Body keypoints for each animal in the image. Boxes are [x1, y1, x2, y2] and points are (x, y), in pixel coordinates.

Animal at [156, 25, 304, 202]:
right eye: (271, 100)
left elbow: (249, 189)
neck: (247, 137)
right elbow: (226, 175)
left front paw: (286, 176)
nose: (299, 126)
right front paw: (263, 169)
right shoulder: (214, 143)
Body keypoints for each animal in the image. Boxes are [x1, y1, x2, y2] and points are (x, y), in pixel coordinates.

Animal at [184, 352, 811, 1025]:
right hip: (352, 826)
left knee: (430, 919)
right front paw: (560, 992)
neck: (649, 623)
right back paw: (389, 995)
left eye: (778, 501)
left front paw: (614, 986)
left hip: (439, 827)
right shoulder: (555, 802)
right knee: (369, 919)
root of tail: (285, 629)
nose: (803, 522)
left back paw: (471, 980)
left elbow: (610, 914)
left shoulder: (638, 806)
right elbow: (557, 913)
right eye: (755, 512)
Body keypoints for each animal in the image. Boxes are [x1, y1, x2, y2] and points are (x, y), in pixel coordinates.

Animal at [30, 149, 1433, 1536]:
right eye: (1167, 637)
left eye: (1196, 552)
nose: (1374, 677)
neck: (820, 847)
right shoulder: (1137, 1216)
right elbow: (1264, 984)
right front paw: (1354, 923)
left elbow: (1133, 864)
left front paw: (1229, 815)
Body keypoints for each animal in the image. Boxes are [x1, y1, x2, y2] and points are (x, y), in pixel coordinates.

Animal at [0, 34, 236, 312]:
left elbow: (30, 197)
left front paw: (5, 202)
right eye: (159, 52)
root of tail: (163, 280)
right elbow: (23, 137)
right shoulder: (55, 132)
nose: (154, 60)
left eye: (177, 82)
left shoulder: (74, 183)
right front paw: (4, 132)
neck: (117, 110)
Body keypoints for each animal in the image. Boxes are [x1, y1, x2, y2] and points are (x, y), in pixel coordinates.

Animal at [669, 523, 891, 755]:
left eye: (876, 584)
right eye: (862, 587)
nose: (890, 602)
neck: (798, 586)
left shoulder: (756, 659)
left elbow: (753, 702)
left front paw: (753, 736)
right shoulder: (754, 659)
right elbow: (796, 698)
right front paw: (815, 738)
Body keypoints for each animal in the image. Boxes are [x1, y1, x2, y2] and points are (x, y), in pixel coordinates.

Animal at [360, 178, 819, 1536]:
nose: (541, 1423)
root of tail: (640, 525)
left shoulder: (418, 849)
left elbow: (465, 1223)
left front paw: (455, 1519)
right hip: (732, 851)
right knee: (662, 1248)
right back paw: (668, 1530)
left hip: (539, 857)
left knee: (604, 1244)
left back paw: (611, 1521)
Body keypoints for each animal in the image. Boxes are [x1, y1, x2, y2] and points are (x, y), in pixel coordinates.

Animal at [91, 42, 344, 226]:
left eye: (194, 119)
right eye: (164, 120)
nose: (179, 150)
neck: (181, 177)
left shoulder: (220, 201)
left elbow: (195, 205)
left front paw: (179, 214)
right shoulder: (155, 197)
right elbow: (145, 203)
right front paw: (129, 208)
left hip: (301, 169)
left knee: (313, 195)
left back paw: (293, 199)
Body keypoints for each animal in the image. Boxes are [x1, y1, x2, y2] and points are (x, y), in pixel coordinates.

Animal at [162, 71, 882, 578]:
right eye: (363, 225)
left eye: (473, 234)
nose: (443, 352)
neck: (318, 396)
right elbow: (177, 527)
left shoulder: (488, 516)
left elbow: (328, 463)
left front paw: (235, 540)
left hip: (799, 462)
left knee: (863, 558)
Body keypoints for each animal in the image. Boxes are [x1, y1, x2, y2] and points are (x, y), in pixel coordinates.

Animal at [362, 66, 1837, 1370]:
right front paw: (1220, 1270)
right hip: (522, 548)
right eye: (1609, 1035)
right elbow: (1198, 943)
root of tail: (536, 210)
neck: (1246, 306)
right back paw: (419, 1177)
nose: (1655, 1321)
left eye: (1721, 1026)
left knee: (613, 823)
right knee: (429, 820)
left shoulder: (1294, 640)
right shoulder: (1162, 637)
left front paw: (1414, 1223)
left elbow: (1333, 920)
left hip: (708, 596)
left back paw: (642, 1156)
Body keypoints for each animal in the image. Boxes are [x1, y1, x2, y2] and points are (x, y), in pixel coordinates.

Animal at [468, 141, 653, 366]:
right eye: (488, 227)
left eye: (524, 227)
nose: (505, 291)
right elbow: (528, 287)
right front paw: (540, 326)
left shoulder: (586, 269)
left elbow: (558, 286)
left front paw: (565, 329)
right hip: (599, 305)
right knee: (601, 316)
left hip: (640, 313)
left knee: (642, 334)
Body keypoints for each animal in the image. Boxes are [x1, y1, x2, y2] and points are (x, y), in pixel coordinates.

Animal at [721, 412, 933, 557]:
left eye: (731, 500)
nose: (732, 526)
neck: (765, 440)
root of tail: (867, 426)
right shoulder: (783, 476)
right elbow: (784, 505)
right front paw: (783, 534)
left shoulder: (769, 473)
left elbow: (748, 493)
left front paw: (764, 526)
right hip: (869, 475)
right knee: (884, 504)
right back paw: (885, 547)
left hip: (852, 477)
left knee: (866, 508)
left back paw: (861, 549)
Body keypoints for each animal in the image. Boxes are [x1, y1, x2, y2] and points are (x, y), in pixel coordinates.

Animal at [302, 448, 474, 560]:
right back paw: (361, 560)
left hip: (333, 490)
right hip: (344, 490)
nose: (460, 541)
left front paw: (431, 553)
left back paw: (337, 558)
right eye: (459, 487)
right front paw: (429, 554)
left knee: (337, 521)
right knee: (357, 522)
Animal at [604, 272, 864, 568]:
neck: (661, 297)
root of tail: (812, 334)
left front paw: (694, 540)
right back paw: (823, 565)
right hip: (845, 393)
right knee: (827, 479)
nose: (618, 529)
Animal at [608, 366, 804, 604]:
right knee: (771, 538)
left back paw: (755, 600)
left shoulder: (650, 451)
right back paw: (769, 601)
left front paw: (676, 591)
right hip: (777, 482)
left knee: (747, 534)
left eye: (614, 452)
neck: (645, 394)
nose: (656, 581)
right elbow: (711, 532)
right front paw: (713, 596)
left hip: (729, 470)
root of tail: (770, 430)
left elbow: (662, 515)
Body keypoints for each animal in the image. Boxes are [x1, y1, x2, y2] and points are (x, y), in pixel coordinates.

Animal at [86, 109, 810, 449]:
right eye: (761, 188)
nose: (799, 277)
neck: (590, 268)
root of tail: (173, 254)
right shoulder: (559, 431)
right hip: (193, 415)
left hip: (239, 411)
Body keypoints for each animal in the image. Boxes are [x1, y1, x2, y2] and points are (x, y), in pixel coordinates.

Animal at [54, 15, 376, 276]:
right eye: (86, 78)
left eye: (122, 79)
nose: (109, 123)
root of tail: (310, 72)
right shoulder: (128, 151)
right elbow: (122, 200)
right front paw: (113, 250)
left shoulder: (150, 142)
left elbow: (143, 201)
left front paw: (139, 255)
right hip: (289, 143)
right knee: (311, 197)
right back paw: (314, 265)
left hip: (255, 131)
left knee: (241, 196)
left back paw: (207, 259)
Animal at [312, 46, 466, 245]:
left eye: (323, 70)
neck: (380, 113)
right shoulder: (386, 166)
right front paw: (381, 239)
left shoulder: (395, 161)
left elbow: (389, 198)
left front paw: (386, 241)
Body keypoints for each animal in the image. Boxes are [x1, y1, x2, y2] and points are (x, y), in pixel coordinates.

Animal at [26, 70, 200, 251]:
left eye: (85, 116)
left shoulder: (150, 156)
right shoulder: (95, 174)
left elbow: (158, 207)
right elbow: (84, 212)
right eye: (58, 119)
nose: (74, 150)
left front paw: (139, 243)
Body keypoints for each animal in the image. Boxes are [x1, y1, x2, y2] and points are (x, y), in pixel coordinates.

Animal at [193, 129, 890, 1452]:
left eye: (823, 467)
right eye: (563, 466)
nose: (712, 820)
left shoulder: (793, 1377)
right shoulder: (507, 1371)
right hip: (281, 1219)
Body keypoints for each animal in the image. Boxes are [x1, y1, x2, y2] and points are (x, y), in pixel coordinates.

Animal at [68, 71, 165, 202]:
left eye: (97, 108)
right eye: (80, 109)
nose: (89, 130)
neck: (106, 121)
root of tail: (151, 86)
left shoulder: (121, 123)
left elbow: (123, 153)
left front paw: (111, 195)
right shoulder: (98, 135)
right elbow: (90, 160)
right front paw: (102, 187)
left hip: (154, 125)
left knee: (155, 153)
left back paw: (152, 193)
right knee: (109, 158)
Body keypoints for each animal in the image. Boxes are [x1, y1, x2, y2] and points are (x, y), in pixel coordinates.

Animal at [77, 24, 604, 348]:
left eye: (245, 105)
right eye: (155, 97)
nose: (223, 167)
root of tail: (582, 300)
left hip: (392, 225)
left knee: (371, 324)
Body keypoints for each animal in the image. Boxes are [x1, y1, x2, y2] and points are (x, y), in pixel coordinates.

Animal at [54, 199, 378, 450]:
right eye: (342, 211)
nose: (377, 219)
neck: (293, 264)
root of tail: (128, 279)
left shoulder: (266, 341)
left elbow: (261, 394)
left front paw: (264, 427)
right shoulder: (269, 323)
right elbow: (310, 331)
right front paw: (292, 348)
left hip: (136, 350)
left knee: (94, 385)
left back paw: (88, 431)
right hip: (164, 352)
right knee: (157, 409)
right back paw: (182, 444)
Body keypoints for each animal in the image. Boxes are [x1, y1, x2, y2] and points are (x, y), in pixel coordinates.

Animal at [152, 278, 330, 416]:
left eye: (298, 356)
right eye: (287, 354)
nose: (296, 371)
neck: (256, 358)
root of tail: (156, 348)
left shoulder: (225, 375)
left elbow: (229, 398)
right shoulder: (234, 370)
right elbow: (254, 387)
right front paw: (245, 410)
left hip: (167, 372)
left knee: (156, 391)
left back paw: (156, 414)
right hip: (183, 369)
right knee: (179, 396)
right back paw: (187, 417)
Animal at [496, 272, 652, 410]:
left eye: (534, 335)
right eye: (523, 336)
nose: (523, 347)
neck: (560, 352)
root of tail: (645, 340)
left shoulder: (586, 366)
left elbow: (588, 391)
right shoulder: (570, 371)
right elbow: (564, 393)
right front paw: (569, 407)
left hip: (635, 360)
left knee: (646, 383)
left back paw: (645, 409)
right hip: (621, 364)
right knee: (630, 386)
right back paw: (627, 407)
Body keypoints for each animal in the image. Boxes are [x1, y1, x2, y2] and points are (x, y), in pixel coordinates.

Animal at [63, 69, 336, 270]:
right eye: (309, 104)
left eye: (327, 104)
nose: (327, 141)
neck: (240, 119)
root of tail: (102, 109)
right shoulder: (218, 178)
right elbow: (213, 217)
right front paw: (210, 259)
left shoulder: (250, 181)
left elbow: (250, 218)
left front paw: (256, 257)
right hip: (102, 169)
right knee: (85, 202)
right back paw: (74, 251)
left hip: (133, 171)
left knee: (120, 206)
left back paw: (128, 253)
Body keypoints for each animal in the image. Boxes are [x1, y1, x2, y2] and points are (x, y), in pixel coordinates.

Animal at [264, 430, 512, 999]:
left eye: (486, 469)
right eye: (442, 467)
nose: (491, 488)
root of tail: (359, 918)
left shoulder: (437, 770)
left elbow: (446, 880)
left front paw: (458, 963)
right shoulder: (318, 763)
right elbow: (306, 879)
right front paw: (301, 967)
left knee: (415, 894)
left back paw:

The problem: Out of the data above, set down the lines from the one with "right eye: (862, 587)" to the one with "left back paw: (642, 1156)", both included, exactly as written and with no additions.

Output below:
right eye: (862, 587)
nose: (890, 602)
neck: (798, 586)
left shoulder: (756, 659)
left elbow: (753, 702)
left front paw: (753, 736)
right shoulder: (754, 659)
right elbow: (796, 698)
right front paw: (815, 738)
Body keypoints for each animal in the image. Boxes are [x1, y1, x2, y2] and points are (x, y), in pixel coordinates.

Animal at [360, 178, 819, 1536]:
nose: (541, 1423)
root of tail: (640, 525)
left shoulder: (418, 849)
left elbow: (465, 1223)
left front paw: (455, 1519)
right hip: (732, 851)
right knee: (662, 1248)
right back paw: (668, 1530)
left hip: (539, 857)
left knee: (604, 1244)
left back paw: (611, 1521)
Body keypoints for each animal in the image. Boxes are [x1, y1, x2, y2] and points are (x, y), in pixel coordinates.

Animal at [91, 42, 344, 226]:
left eye: (194, 119)
right eye: (164, 120)
nose: (179, 150)
neck: (181, 177)
left shoulder: (220, 201)
left elbow: (195, 205)
left front paw: (179, 214)
right shoulder: (155, 197)
right elbow: (145, 203)
right front paw: (129, 208)
left hip: (301, 169)
left knee: (313, 195)
left back paw: (293, 199)
Body keypoints for each animal in the image. Boxes are [x1, y1, x2, y2] and points are (x, y), in pixel coordinates.

Animal at [162, 71, 882, 578]:
right eye: (363, 225)
left eye: (473, 234)
nose: (443, 352)
neck: (318, 396)
right elbow: (177, 527)
left shoulder: (488, 516)
left elbow: (328, 463)
left front paw: (235, 540)
left hip: (799, 462)
left knee: (863, 558)
Body keypoints for each animal in the image. Boxes are [x1, y1, x2, y2] and points are (x, y), in pixel coordinates.

Animal at [362, 66, 1837, 1370]:
right front paw: (1220, 1270)
right hip: (522, 548)
right eye: (1609, 1035)
right elbow: (1198, 943)
root of tail: (536, 210)
neck: (1246, 306)
right back paw: (419, 1177)
nose: (1655, 1321)
left eye: (1721, 1026)
left knee: (613, 823)
right knee: (429, 820)
left shoulder: (1294, 640)
right shoulder: (1162, 637)
left front paw: (1414, 1223)
left elbow: (1333, 920)
left hip: (708, 596)
left back paw: (642, 1156)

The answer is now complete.